MnO4− + 8 H+ + 5 Fe+2 → Mn+2 + 5 Fe+3 + 4 H2O
Examples of Balancing Equations by Oxidation Number Method
Balancing Iodide Ion in Acidic Dichromate Solution
The chemical equation of iodide ion and acidic dichromate solution,
Cr2O7−2 + I− → 2 Cr+3 + I2
In the above equation, the oxidation number of chromium decreases by 3, and the oxidation number of iodine increases by 1. After putting the right factor for equalizing the increase and decrease in oxidation number,
Cr2O7−2 + 6 I− → 2 Cr+3 + 3 I2
Fourteen hydrogen ions and the requisite number of water molecules are needed to balance the overall equation. Therefore, the overall balanced equation is,
Cr2O7−2 + 6 I− + 14 H+ → 2 Cr+3 + 3 I2 + 7 H2O
Balancing Sodium Stannite to Stannate in Alkaline Solution
The chemical equation where stannite transforms to stannate in the presence of permanganate,
MnO4− + SnO2−2 → MnO2 + SnO3−2
The oxidation number of manganese decreases by 3 and the oxidation number of tin increases by 2. After equalizing the increase and decrease in oxidation number by putting the right factor,
2 MnO4− + 3 SnO2−2 → 2 MnO2 + 3 SnO3−2
Two hydroxyl ions and the requisite number of water molecules are added to balance the above chemical equation. Therefore, the balancing equation for the above reactions,
2 MnO4− + 3 SnO2−2 + H2O → 2 MnO2 + 3 SnO3−2 + 2 OH−
Balancing Iodide Ion and Iodate Ion in Acid Solution
The change of oxidation number of iodine to balancing iodide ion and iodate ion in acid solution,
I− (−1) + IO3− (+5) → I2 (0)
The oxidation number of iodide increases by 1 and the iodate ion decreases by 5. Putting the right factors for decrease and increase in oxidation number and balancing the above equation,
I− + IO3− + 6 H+ → I2 + 3 H2O
Balancing Sulfurous Acid in Dichromate Ion
Balancing chemical equations for the oxidation of sulfurous acid to sulfuric acid by potassium dichromate is,
3 SO3−2 + Cr2O7−2 + 8 H+ → 3 SO4−2 + 2 Cr+3 + 4 H2O
For balancing equations, the oxidation number of two chromium atoms decreases by 6, and the oxidation number of sulfur increases by 2. Therefore, we put the right factor and the requisite number of hydrogen ions and water to balance the above ionic equations.
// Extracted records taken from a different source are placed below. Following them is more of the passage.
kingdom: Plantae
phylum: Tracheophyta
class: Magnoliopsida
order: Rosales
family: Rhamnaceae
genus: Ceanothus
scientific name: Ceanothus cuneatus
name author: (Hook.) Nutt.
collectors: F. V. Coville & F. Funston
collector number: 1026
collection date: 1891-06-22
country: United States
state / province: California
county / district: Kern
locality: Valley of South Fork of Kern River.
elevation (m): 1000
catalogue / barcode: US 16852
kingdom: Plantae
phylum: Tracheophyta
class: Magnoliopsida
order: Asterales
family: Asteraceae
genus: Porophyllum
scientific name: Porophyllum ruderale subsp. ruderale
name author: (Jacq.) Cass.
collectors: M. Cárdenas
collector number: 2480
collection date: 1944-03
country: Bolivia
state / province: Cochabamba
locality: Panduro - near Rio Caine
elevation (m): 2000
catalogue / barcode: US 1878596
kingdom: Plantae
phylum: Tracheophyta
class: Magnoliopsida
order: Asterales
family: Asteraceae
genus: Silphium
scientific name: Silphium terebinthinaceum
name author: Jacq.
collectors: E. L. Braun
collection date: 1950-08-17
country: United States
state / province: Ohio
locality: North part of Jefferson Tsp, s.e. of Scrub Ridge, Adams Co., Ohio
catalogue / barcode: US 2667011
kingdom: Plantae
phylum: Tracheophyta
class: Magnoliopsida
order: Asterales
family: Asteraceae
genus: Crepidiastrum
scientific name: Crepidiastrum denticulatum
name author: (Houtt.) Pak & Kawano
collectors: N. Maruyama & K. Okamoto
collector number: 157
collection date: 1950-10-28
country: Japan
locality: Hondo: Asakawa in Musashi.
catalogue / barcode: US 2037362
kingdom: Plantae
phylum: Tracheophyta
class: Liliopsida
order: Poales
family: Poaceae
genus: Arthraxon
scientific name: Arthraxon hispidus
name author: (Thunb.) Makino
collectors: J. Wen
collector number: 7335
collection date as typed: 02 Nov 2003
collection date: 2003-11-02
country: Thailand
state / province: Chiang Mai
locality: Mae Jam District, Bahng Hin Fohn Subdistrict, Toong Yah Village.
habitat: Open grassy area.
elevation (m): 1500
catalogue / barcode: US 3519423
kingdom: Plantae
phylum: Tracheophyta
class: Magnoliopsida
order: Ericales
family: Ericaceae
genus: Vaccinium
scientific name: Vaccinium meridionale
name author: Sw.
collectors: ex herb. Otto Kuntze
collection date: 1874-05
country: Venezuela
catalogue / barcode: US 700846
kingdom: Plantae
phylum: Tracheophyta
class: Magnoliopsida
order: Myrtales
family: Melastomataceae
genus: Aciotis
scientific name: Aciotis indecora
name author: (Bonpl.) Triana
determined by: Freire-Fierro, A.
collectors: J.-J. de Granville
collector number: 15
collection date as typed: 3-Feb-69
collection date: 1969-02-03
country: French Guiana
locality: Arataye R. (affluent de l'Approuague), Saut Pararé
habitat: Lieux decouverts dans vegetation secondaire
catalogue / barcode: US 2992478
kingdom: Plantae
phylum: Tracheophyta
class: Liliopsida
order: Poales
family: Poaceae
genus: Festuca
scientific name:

The methods used for balancing all the above chemical reactions are carried out by the ion-electron formula and oxidation number method. We also used the hit-and-trial method to balance the various chemical equations.
In learning chemistry or chemical science, the above types of balancing methods or formulas are used only to balance oxidation-reduction or redox reaction reactions.